Reading text.
·····
I see at least 2 problems.
- looping; you're correct there's an issue, misuse of linspace
- your initial guesses for fzero
For the loop issue, this should correct it (with better usage of function handle; or maybe its a personal style)
rbar=0.77;
a=6*10^-3;
b=0;
% this defines your randomized vector
et=a.*randn(50,1)+b;
rt = rbar+et
for i = 1:50
u = @(ptstar) (ptstar.^(-1/9) + 2 + rt(i) .* ptstar.^(-1) - ptstar.^(-8/9)) - (2+rt(i));
ptstarMax=fzero(u,[1.1, 1e4])
ptstarMiddle=fzero(u,[1])
ptstarMin=fzero(u,[0.1, 0.7])
end
The initial guess problem is less a coding problem and more a math problem. For ptstartMax and ptstartMin, you give end-points to your fzero search, whereas for the middle you only give it a starting point. You can get rid of the error you saw by only giving it a starting point for each, but then you are not guaranteed to find the correct stationary point, or any solution at all.
You can use the concept of path following if you know the locations of your 3 stationary points at some particular value of rt; for example if you know your currently supplied initial guess/bounds for
rt = rtbar - 3
, you can do
rbar=0.77;
a=6*10^-3;
b=0;
% this defines your randomized vector
et = a*linspace(-3,3,50) + b;
rt = rbar+et
u = @(ptstar) (ptstar.^(-1/9) + 2 + rt(1) .* ptstar.^(-1) - ptstar.^(-8/9)) - (2+rt(1));
ptstarMax=fzero(u,[1.1, 1e4])
ptstarMiddle=fzero(u,[1])
ptstarMin=fzero(u,[0.1, 0.7])
for i = 2:50
u = @(ptstar) (ptstar.^(-1/9) + 2 + rt(i) .* ptstar.^(-1) - ptstar.^(-8/9)) - (2+rt(i));
ptstarMax=fzero(u,ptstarMax)
ptstarMiddle=fzero(u,ptstarMiddle)
ptstarMin=fzero(u,ptstarMin)
end
·····
Provided material.
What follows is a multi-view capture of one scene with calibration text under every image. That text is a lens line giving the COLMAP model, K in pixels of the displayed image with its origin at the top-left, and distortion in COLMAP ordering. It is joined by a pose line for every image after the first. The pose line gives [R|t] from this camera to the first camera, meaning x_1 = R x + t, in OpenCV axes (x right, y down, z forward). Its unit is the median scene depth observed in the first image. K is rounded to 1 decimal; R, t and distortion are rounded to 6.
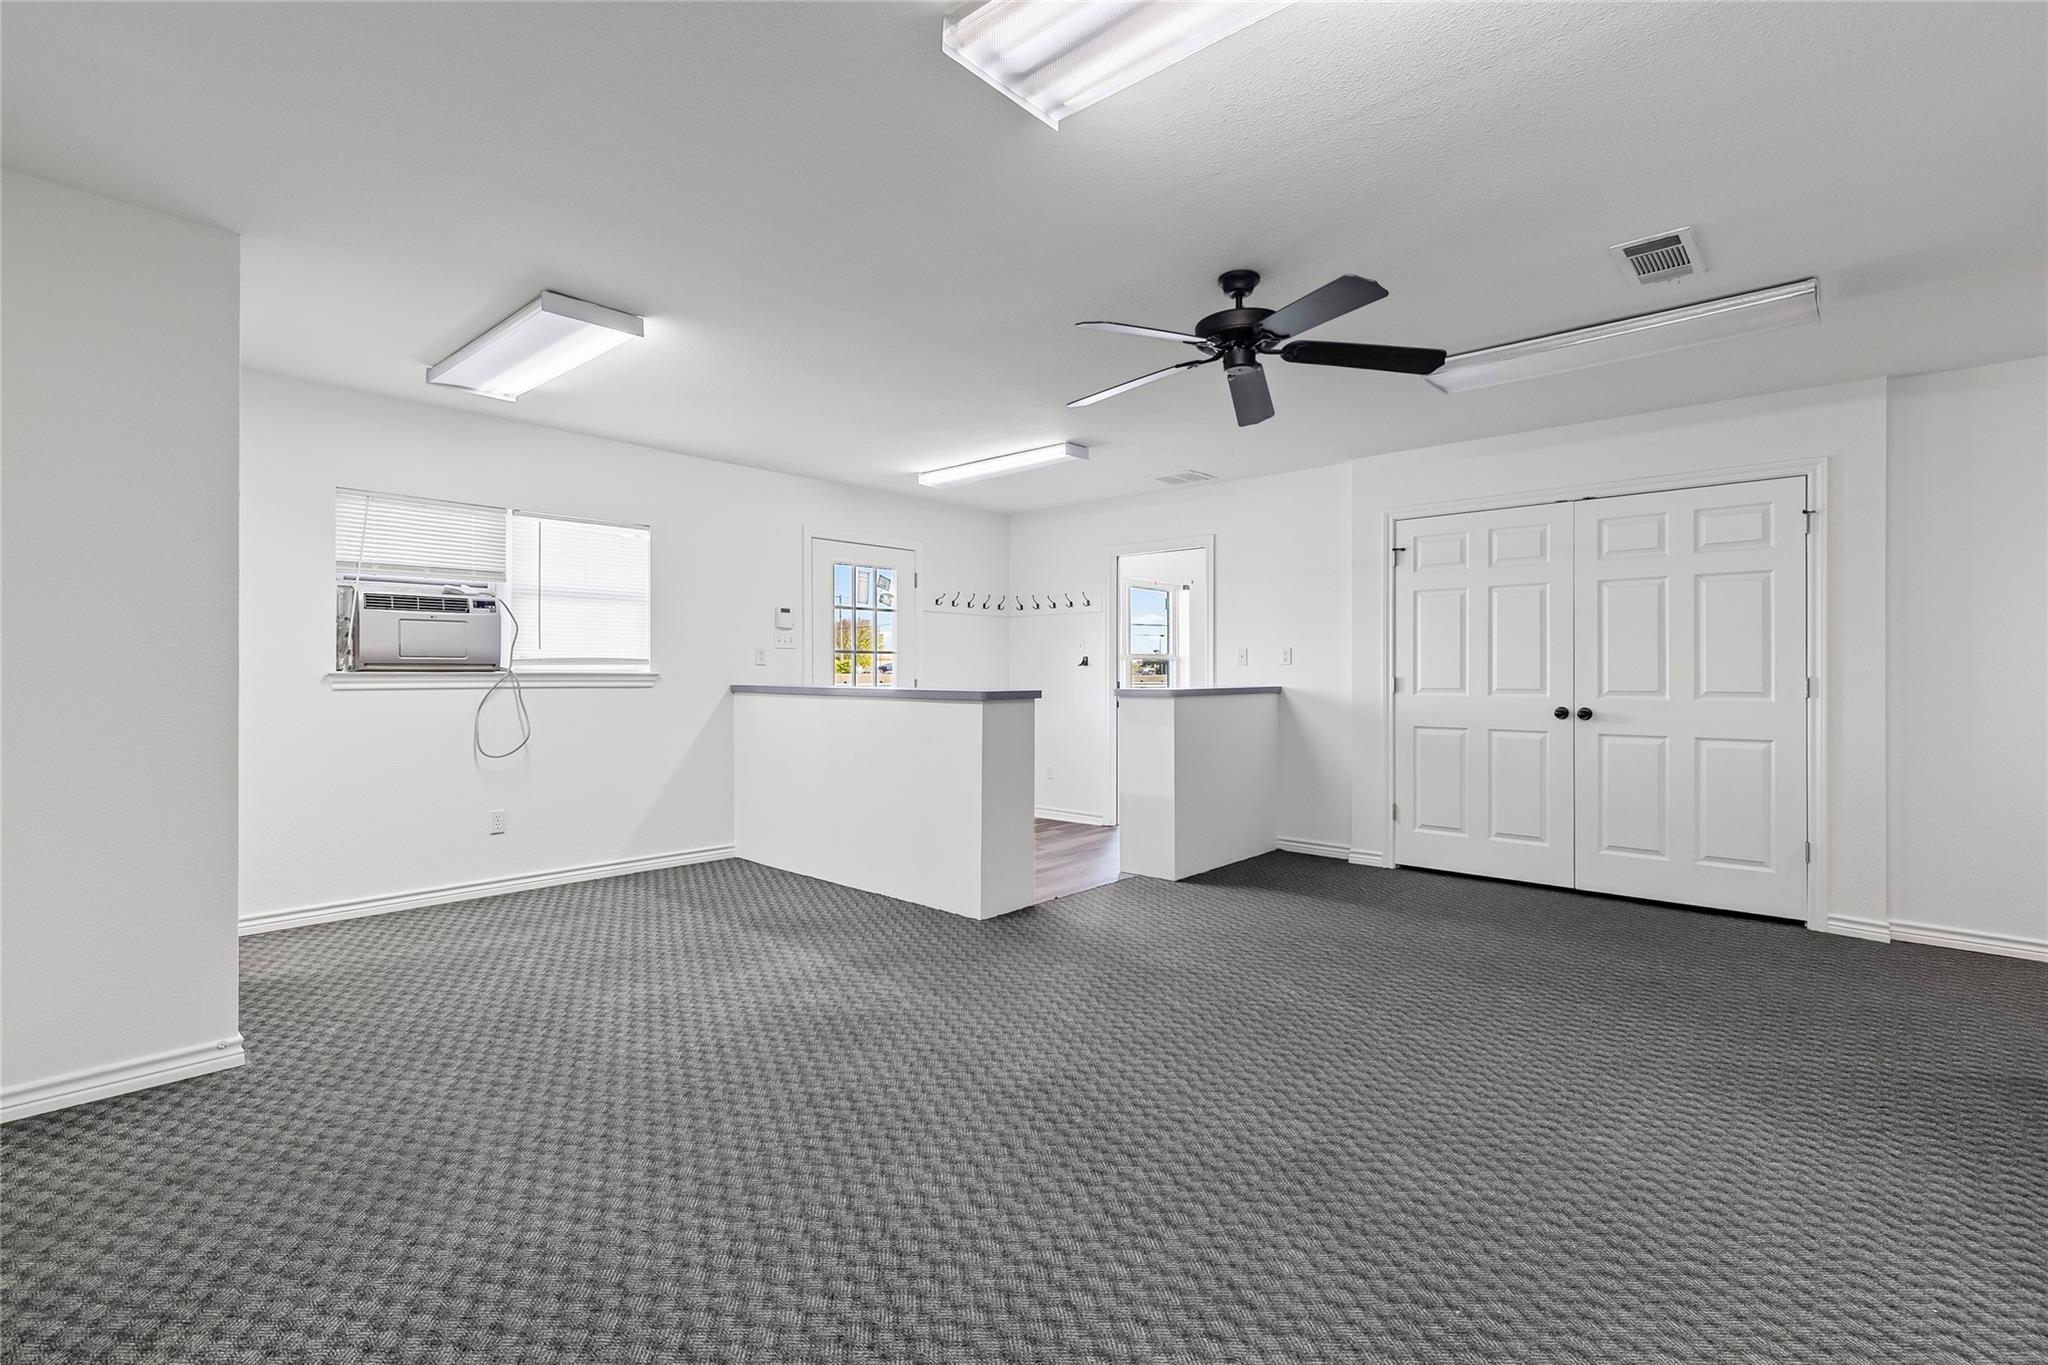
·····
Questions on the material.
1. Translate this sentence from the fzero forum reply into Spanish: "The initial guess problem is less a coding problem and more a math problem."
2. Retype the fzero forum reply from "I see at least" to "a personal style)".
Rely only on the fzero forum reply.

Task results.
1. El problema de la estimación inicial es menos un problema de programación y más un problema matemático.

2.
I see at least 2 problems.
- looping; you're correct there's an issue, misuse of linspace
- your initial guesses for fzero
For the loop issue, this should correct it (with better usage of function handle; or maybe its a personal style)